Under the proposals, immigrants will find themselves fast-tracked should they fit into ‘high-value’ categories like high-tax payers or strong civic contributors. Others stand to find their qualifying period extended by two or three times their current timelines.

Cue a ferocious debate. Are these changes moral? Fairer? Necessary to establish ‘control’? Will it make this country richer? Opinion columns stack up, polls offer headline stats on a country divided, and the narrative is framed by the loudest and increasingly extreme positions.

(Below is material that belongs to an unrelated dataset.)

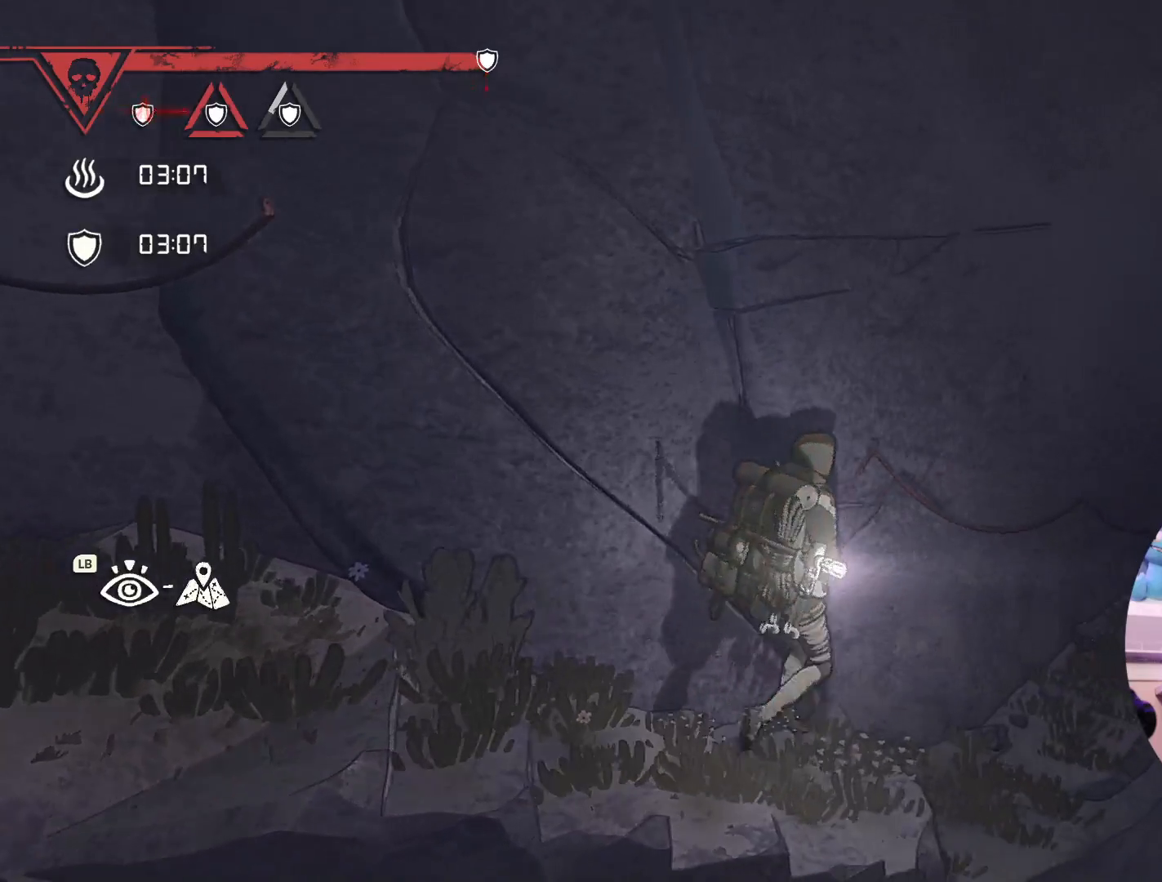
{"buttons": [], "left_stick": "up-right", "right_stick": "center", "events": []}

But polls only tell us so much. If immigration is set to be the defining topic of this government, ministers would be wise not to linger on snap surveys and clickbait headlines. Working in participatory democracy has taught me that most people’s views are conditional, context-dependent, and rarely as vitriolic as the internet would have us believe.

There's a reasonable middleground in this country who are open to compromise. They just aren't being heard. These people won’t necessarily shout about it on social media, tell politicians what they think in the comment section of online newspapers, or in government consultations. They’re not shouting the loudest. But they will make their voices heard eventually, with their vote.

As the consultation period on earned settlement closes, all the expert opinions in the world won’t solve this disconnect. To really understand where the public is at the majority must be heard.

Deeper, more meaningful engagement between politicians and the public is the only way to detoxify the debate, and deliberative democracy is the instrument that might finally do it.

It means convening respectful discussions between people from all backgrounds and perspectives, representative of the country’s population. It means giving them time, space, balanced information to discuss the trade-offs and value-judgements inherent in a topic as heated and important as immigration, and find common ground.

What is needed is a real political commitment to hear them out and act on their considered collective conclusions. And there’s a practical, tangible way to make it happen.

At Demos, we’re calling for government to commission a national deliberative process – a citizens’ assembly – on earned settlement, and to pilot place-based deliberative processes on integration and social cohesion.

This immigration debate has only grown more toxic as time has worn on, with resolution feeling further away. The time to trial concrete, meaningful public participation is now – while there’s still time to rebuild shattered public trust and build a more resilient, upgraded democracy in Britain.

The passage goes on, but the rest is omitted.